2ème hypothèse : Il est déjà passé à l’étranger. « C’est peu probable: son ancrage est en Belgique, de même que les cibles qu’il semble vouloir atteindre. A prendre en compte toutefois si l’étranger est une solution de repli de courte durée avant de revenir pour passer à l’action. »

3ème hypothèse: Il est effectivement retranché dans sa région et y attend les forces de l’ordre en vue d’un « baroud final » qui équivaudrait, pour lui, à un « suicide par cop ». « L’ hypothèse est crédible. »

4ème hypothèse : Il est resté dans la région ou non et s’apprête à passer à l’acte contre une cible choisie. Comme Marc Van Ranst, placé sous protection, n’est plus une option, il pourrait se replier sur une cible « symbolique » (politique ou autre, depuis la scène belge à l’Union européenne, honnie par l’ultra droite) ou « naturelle » (pour les extrémistes de droite) : communauté musulmane communauté juive, milieux « alternatifs », etc. Il aurait, alors, laissé sur place des indices pour « fixer » ses poursuivants afin que les recherches se focalisent sur la région, lui donnant toute latitude de se déplacer.

Dans l’intérêt de l’enquête et de la protection de la sécurité publique, c’est cette hypothèse qu’il convient, jusqu’à preuve du contraire, de privilégier.

Un point, au passage, à prendre en considération: « antivaccin », Conings était basé à la caserne de Peutie où sont entreposés les millions de masques inutiles parce que non adaptés achetés par la Belgique pour faire face à la pandémie au début de la crise sanitaire.

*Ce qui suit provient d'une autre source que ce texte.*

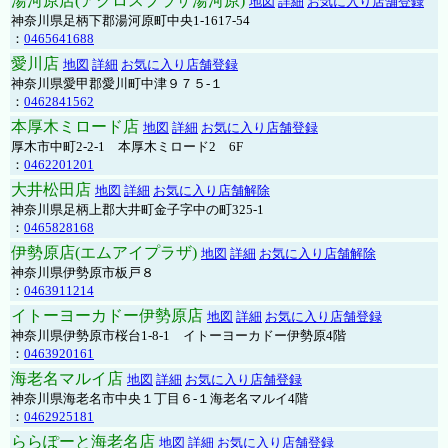
湯河原店(アクロスプラザ湯河原)
地図
詳細
お気に入り店舗登録
神奈川県足柄下郡湯河原町中央1-1617-54
：
0465641688
愛川店
地図
詳細
お気に入り店舗登録
神奈川県愛甲郡愛川町中津９７５-１
：
0462841562
本厚木ミロード店
地図
詳細
お気に入り店舗登録
厚木市中町2-2-1 本厚木ミロード2 6F
：
0462201201
大井松田店
地図
詳細
お気に入り店舗解除
神奈川県足柄上郡大井町金子字中の町325-1
：
0465828168
伊勢原店(エムアイプラザ)
地図
詳細
お気に入り店舗解除
神奈川県伊勢原市板戸８
：
0463911214
イトーヨーカドー伊勢原店
地図
詳細
お気に入り店舗登録
神奈川県伊勢原市桜台1-8-1 イトーヨーカドー伊勢原4階
：
0463920161
海老名マルイ店
地図
詳細
お気に入り店舗登録
神奈川県海老名市中央１丁目６-１海老名マルイ4階
：
0462925181
ららぽーと海老名店
地図
詳細
お気に入り店舗登録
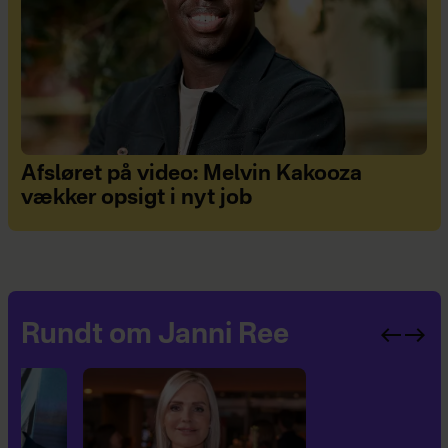
Afsløret på video: Melvin Kakooza
vækker opsigt i nyt job
Rundt om Janni Ree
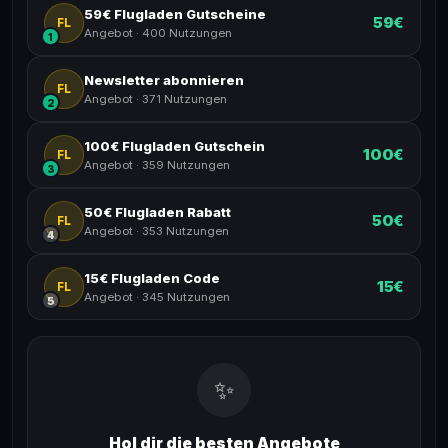
59€ Flugladen Gutscheine
59€
FL
Angebot
·
400 Nutzungen
1
Newsletter abonnieren
FL
Angebot
·
371 Nutzungen
2
100€ Flugladen Gutschein
100€
FL
Angebot
·
359 Nutzungen
3
50€ Flugladen Rabatt
50€
FL
Angebot
·
353 Nutzungen
4
15€ Flugladen Code
15€
FL
Angebot
·
345 Nutzungen
5
✨
Hol dir die besten Angebote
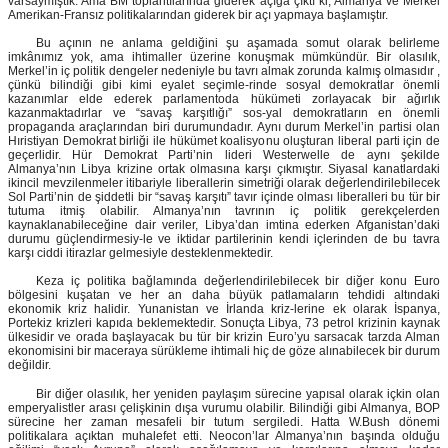
varsaymıştık. Ama BM toplantılarında giderek açığa çıktı ki, Almanya ve Merkel
Amerikan-Fransız politikalarından giderek bir açı yapmaya başlamıştır.
Bu açının ne anlama geldiğini şu aşamada somut olarak belirleme
imkânımız yok, ama ihtimaller üzerine konuşmak mümkündür. Bir olasılık,
Merkel’in iç politik dengeler nedeniyle bu tavrı almak zorunda kalmış olmasıdır ,
çünkü bilindiği gibi kimi eyalet seçimle-rinde sosyal demokratlar önemli
kazanımlar elde ederek parlamentoda hükümeti zorlayacak bir ağırlık
kazanmaktadırlar ve “savaş karşıtlığı” sos-yal demokratların en önemli
propaganda araçlarından biri durumundadır. Aynı durum Merkel’in partisi olan
Hıristiyan Demokrat birliği ile hükümet koalisyonu oluşturan liberal parti için de
geçerlidir. Hür Demokrat Parti’nin lideri Westerwelle de aynı şekilde
Almanya’nın Libya krizine ortak olmasına karşı çıkmıştır. Siyasal kanatlardaki
ikincil mevzilenmeler itibariyle liberallerin simetriği olarak değerlendirilebilecek
Sol Parti’nin de şiddetli bir “savaş karşıtı” tavır içinde olması liberalleri bu tür bir
tutuma itmiş olabilir. Almanya’nın tavrının iç politik gerekçelerden
kaynaklanabileceğine dair veriler, Libya’dan imtina ederken Afganistan’daki
durumu güçlendirmesiy-le ve iktidar partilerinin kendi içlerinden de bu tavra
karşı ciddi itirazlar gelmesiyle desteklenmektedir.
Keza iç politika bağlamında değerlendirilebilecek bir diğer konu Euro
bölgesini kuşatan ve her an daha büyük patlamaların tehdidi altındaki
ekonomik kriz halidir. Yunanistan ve İrlanda kriz-lerine ek olarak İspanya,
Portekiz krizleri kapıda beklemektedir. Sonuçta Libya, 73 petrol krizinin kaynak
ülkesidir ve orada başlayacak bu tür bir krizin Euro’yu sarsacak tarzda Alman
ekonomisini bir maceraya sürükleme ihtimali hiç de göze alınabilecek bir durum
değildir.
Bir diğer olasılık, her yeniden paylaşım sürecine yapısal olarak içkin olan
emperyalistler arası çelişkinin dışa vurumu olabilir. Bilindiği gibi Almanya, BOP
sürecine her zaman mesafeli bir tutum sergiledi. Hatta W.Bush dönemi
politikalara açıktan muhalefet etti. Neocon’lar Almanya’nın başında olduğu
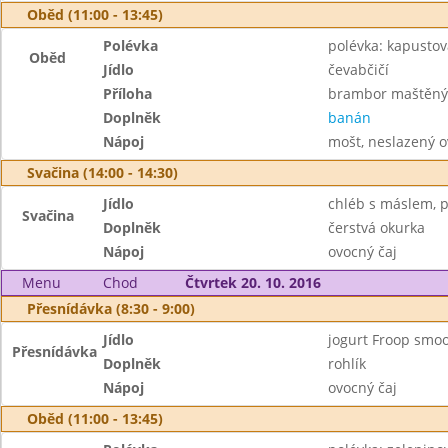
Oběd (11:00 - 13:45)
Polévka
polévka: kapustov
Oběd
Jídlo
čevabčičí
Příloha
brambor maštěný 
Doplněk
banán
Nápoj
mošt, neslazený o
Svačina (14:00 - 14:30)
Jídlo
chléb s máslem, p
Svačina
Doplněk
čerstvá okurka
Nápoj
ovocný čaj
Menu
Chod
Čtvrtek 20. 10. 2016
Přesnídávka (8:30 - 9:00)
Jídlo
jogurt Froop smoo
Přesnídávka
Doplněk
rohlík
Nápoj
ovocný čaj
Oběd (11:00 - 13:45)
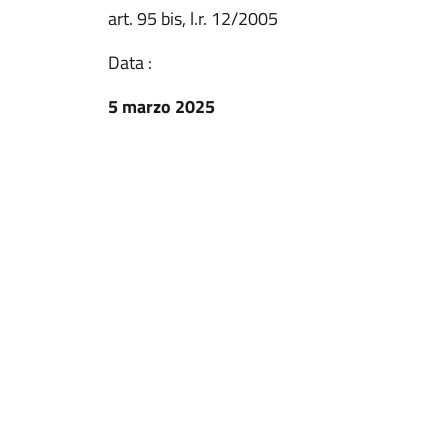
art. 95 bis, l.r. 12/2005
Data :
5 marzo 2025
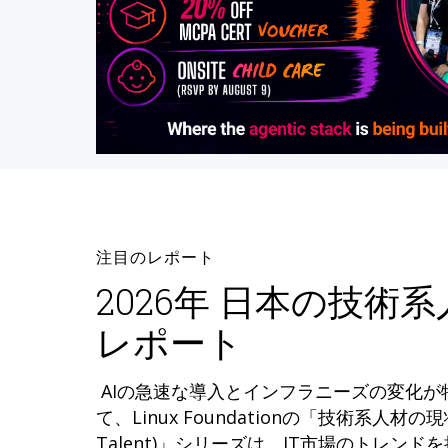
注目のレポート
2026年 日本の技術
レポート
AIの急速な導入とインフラニーズの変化
て、Linux Foundationの「技術系人材の現状 (
Talent)」シリーズは、IT市場のトレン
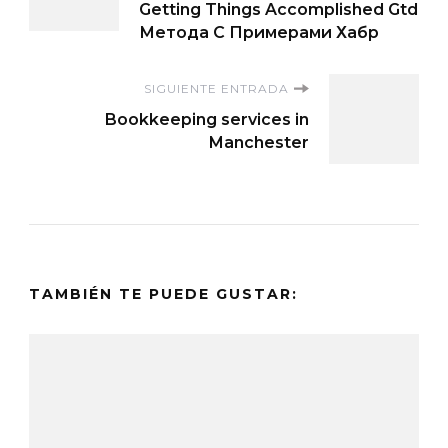
de
Getting Things Accomplished Gtd
Метода С Примерами Хабр
entradas
SIGUIENTE ENTRADA
Bookkeeping services in
Manchester
TAMBIÉN TE PUEDE GUSTAR:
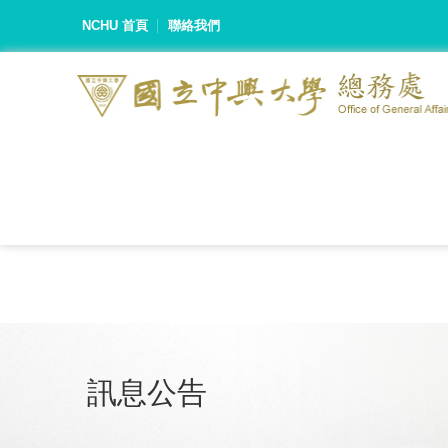
NCHU 首頁
聯絡我們
訊息公告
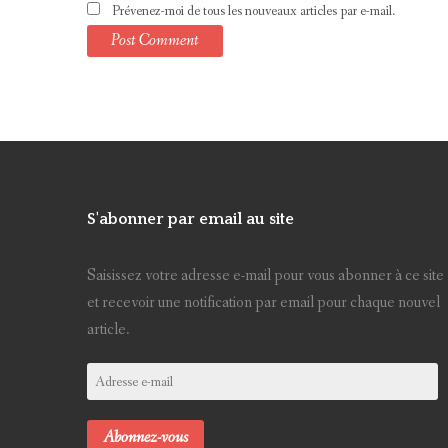
Prévenez-moi de tous les nouveaux articles par e-mail.
S'abonner par email au site
Saisissez votre adresse e-mail pour vous abonner à ce site
et recevoir une notification par email pour chaque nouvel
article.
Adresse
e-
mail
Abonnez-vous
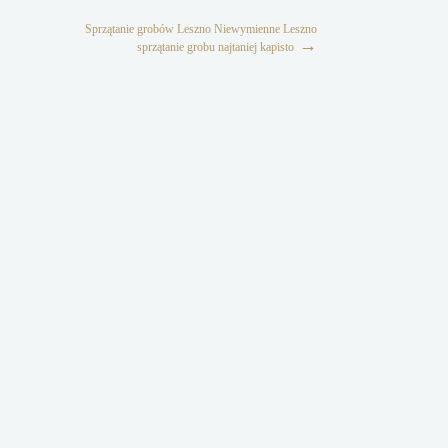
Sprzątanie grobów Leszno Niewymienne Leszno
→
sprzątanie grobu najtaniej kapisto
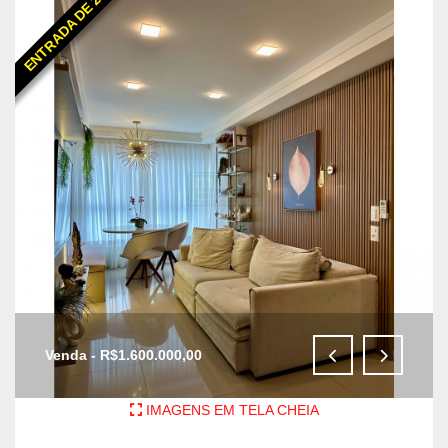
ENTRADA DE 25%
E
Venda - R$1.600.000,00
IMAGENS EM TELA CHEIA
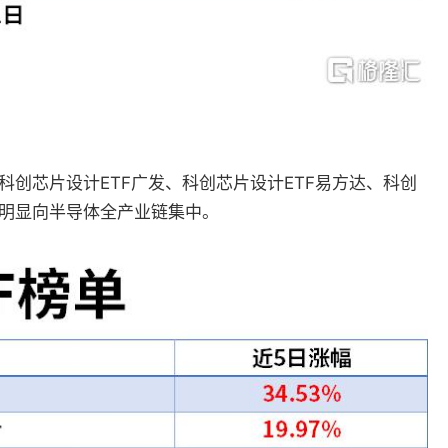
科创芯片设计ETF广发、科创芯片设计ETF易方达、科创
资金明显向半导体全产业链集中。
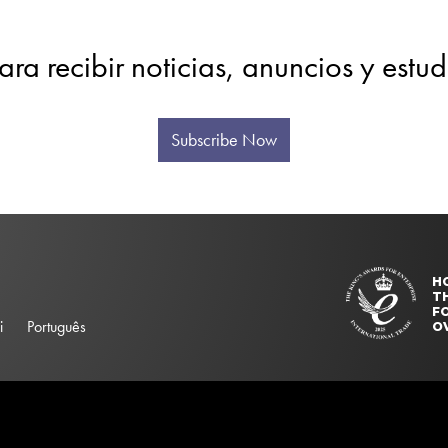
ara recibir noticias, anuncios y estu
Subscribe Now
H
T
FO
i
Português
O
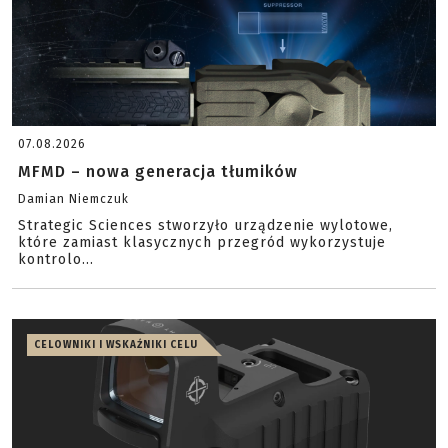
07.08.2026
MFMD – nowa generacja tłumików
Damian Niemczuk
Strategic Sciences stworzyło urządzenie wylotowe,
które zamiast klasycznych przegród wykorzystuje
kontrolo...
CELOWNIKI I WSKAŹNIKI CELU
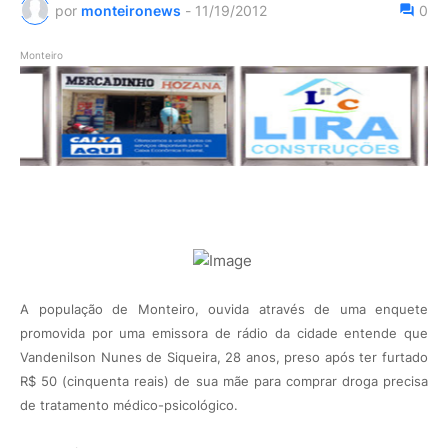
por
monteironews
-
11/19/2012
0
Monteiro
A população de Monteiro, ouvida através de uma enquete
promovida por uma emissora de rádio da cidade entende que
Vandenilson Nunes de Siqueira, 28 anos, preso após ter furtado
R$ 50 (cinquenta reais) de sua mãe para comprar droga precisa
de tratamento médico-psicológico.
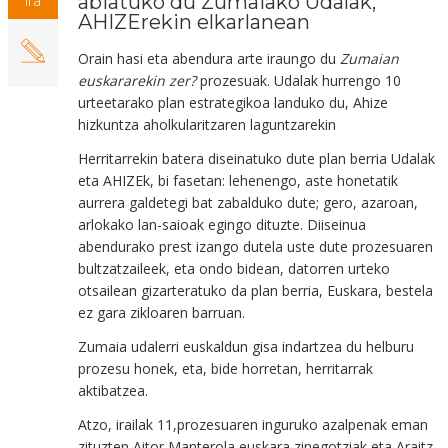
abiatuko du Zumaiako Udalak,
Ira
AHIZErekin elkarlanean
Orain hasi eta abendura arte iraungo du
Zumaian
euskararekin zer?
prozesuak. Udalak hurrengo 10
urteetarako plan estrategikoa landuko du, Ahize
hizkuntza aholkularitzaren
laguntzarekin
Herritarrekin batera diseinatuko dute plan berria Udalak
eta AHIZEk, bi fasetan: lehenengo, aste honetatik
aurrera galdetegi bat zabalduko dute; gero, azaroan,
arlokako lan-saioak egingo dituzte. Diiseinua
abendurako prest izango dutela uste dute prozesuaren
bultzatzaileek, eta ondo bidean, datorren urteko
otsailean gizarteratuko da plan berria, Euskara, bestela
ez gara zikloaren barruan.
Zumaia udalerri euskaldun gisa indartzea du helburu
prozesu honek, eta, bide horretan, herritarrak
aktibatzea.
Atzo, irailak 11,prozesuaren inguruko azalpenak eman
zituzten Aitor Manterola euskara zinegotziak eta Araitz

Il a ainsi pu toucher du doigt les insuffisances et les gaspillages d’un Etat qu’il a servi mais qu’il méprise et rejette aujourd’hui.

Reste deux éléments à peser, termine l’analyse: activement recherché dans un pays densément peuplé, sa photo et son signalement ayant été largement diffusés, Cunings sait qu’il doit agir vite ou, au contraire, trouver un point de repli et y attendre que la tempête se calme avant d’en sortir pour frapper.

Mais cette dernière possibilité impliquerait presque certainement qu’il ait un complice capable de l’héberger (et donc partageant ses idées), il aurait ainsi, symboliquement formé ou reformé le « binôme » avec le spotter qui est peu sa famille à lui. Dans ce cas, il ne peut s’agir, vu les caractéristiques qui ressortent de son profilage, que d’une personne dans laquelle sa confiance est absolue, ce qui réduit le champ des investigations.

Reste à savoir si Jürgen Cunings est parti « en mission » (qu’il s’est lui-même donnée) ou s’il a décidé de livrer son dernier combat dans une forêt du Limbourg.